Member of the Montana Senate from the 17th district
- In office 2013–2017
- Succeeded by: Mike Lang

Member of the Montana Public Service Commission
- In office 2003–2011

Member of the Montana Senate
- In office 1987–2003

Member of the Montana Senate
- In office 1975–1981

Personal details
- Born: December 29, 1950 (age 75)
- Party: Democratic Party
- Spouse: Barb
- Children: 2

= Greg Jergeson =

American politician

Greg Jergeson (born December 29, 1950) is an American politician from the state of Montana. A member of the Democratic Party, Jergeson was formerly a member of the Montana Senate, representing the 17th district.

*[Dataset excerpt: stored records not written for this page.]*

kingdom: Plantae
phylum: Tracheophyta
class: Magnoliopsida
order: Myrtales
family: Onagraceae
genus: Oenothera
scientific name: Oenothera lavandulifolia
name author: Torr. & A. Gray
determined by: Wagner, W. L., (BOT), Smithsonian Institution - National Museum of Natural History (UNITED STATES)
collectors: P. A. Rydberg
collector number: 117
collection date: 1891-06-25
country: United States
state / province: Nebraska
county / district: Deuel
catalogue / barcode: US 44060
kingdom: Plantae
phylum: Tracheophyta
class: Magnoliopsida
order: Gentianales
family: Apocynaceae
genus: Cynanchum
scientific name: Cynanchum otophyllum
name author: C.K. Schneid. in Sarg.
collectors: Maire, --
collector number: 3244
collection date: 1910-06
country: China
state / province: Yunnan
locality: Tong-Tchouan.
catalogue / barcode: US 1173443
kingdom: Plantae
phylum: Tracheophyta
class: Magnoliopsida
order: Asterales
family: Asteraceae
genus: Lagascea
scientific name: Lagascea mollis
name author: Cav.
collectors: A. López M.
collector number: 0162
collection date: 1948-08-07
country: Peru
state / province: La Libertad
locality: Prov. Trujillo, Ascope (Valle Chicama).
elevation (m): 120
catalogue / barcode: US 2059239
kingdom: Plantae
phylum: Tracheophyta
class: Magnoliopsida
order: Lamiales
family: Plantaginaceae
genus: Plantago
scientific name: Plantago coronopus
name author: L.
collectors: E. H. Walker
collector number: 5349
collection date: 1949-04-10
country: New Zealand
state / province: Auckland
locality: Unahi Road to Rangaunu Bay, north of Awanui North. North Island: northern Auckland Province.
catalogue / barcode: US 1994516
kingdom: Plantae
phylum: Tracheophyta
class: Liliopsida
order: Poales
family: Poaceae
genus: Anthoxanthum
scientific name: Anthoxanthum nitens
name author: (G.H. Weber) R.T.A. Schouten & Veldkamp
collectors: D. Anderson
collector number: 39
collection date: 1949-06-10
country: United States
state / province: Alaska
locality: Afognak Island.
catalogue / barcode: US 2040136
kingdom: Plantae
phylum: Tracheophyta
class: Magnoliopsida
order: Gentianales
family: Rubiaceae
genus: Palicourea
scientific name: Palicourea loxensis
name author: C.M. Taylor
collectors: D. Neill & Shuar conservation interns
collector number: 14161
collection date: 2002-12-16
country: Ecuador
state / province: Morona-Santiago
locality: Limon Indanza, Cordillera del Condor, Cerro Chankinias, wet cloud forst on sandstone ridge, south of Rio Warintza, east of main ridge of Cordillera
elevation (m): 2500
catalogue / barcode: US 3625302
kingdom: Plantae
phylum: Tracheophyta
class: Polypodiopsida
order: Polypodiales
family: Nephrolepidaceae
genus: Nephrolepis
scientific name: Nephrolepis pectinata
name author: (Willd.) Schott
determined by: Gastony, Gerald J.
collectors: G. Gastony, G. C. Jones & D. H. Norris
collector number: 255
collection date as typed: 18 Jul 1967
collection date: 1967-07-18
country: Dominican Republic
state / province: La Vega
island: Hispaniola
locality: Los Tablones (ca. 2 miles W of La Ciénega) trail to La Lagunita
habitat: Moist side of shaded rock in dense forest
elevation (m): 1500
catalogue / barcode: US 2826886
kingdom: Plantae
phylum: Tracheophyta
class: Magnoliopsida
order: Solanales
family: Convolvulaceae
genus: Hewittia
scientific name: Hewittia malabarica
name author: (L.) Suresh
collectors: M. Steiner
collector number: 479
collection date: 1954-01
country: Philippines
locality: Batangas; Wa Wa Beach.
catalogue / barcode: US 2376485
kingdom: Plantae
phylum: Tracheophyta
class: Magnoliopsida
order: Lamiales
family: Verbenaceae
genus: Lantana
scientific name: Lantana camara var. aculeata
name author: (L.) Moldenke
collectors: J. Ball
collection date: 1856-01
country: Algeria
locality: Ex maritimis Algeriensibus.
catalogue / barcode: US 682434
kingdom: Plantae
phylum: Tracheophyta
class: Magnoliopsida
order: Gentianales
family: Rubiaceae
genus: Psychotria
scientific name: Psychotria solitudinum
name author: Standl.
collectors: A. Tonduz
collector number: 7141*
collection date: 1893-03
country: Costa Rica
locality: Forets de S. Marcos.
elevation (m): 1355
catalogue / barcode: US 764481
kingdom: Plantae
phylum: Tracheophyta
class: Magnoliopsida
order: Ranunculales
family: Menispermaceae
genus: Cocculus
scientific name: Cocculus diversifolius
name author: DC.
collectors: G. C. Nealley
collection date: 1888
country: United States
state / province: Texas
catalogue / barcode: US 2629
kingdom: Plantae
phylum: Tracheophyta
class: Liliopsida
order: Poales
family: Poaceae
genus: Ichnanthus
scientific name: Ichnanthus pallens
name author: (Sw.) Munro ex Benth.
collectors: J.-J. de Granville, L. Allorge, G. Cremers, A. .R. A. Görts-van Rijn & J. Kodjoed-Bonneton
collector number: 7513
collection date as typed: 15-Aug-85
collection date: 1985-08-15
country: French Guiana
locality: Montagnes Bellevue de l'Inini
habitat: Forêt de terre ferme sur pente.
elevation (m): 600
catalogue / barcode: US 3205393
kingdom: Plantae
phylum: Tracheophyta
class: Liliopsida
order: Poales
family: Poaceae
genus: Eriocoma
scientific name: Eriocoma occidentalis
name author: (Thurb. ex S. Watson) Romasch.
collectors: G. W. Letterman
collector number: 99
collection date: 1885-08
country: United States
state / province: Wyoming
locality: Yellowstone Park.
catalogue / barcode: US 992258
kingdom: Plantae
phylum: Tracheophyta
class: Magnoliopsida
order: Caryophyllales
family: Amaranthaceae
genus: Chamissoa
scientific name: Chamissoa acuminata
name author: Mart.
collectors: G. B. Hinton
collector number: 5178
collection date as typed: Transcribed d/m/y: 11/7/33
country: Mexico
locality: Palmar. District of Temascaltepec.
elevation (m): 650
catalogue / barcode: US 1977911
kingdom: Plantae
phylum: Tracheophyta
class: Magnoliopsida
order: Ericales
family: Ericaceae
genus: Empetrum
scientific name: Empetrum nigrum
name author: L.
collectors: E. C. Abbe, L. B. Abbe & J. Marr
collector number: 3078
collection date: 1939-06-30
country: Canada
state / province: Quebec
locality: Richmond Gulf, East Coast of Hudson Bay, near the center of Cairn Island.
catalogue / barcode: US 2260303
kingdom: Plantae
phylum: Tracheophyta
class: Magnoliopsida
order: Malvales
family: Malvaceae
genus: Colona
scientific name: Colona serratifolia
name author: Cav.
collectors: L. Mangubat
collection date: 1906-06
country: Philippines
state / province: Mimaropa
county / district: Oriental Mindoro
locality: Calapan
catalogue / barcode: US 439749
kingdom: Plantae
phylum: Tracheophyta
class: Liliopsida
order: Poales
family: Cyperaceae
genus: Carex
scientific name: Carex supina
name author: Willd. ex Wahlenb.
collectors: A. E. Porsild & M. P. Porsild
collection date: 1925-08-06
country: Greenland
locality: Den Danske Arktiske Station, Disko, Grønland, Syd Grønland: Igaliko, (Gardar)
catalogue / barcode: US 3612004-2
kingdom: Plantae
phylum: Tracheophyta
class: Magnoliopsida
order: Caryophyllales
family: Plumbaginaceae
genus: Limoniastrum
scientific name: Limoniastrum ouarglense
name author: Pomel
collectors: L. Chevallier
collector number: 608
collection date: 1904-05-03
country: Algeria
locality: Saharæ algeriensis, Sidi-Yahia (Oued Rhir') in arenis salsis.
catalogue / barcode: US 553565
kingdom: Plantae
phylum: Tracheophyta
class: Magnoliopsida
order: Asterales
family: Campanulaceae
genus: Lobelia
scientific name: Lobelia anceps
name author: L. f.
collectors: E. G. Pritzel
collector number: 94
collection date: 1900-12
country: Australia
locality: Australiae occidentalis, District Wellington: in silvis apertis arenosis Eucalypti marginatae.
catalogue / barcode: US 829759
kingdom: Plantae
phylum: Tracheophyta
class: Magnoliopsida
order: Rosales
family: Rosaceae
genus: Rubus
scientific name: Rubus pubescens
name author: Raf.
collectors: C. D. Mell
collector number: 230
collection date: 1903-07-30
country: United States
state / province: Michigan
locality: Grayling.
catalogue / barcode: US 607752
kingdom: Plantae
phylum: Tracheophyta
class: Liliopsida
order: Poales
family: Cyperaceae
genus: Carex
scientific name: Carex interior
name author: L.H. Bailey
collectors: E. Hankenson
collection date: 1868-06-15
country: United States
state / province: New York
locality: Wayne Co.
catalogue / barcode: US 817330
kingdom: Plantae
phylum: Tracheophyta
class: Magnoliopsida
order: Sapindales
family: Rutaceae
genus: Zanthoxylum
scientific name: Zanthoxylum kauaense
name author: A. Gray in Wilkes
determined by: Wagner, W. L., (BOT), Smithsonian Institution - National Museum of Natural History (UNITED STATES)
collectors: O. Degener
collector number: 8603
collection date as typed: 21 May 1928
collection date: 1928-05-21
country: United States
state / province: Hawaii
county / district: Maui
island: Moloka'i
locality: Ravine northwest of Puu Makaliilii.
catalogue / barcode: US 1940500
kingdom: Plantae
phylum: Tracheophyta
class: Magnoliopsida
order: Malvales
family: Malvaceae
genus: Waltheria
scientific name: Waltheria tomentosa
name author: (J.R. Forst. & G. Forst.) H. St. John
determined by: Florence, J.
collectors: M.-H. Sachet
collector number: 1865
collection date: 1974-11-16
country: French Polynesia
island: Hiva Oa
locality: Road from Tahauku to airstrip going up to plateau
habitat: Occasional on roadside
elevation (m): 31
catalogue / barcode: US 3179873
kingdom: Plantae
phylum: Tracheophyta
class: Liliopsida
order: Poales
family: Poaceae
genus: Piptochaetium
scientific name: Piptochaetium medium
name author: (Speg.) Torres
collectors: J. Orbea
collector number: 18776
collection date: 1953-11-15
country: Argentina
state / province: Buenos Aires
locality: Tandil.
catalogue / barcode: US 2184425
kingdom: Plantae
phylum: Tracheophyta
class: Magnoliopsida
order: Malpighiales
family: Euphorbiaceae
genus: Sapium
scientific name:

Jergeson was elected to the Montana Senate in 1974. He was defeated in a re-election bid in 1980. He was again elected to the Montana Senate in 1986. Jergeson was elected Majority Leader of the Montana Senate in 1993. He held his seat until 2002, when he was term limited out of office. Jergeson ran for the Montana Public Service Commission in the 2002 elections, and took office in 2003. He was reelected in 2006, and was again term limited from office in 2010. Jergeson ran for the Montana Senate in the 2012 elections, and was victorious. After a redistricting, he ran in the newly re-apportioned 14th Senate district, and was unseated by Republican challenger Kris Hansen.

Jergeson lives in Chinook, Montana, with his wife, Barb. They have two daughters. Jergeson has worked as the grants director at Montana State University-Northern.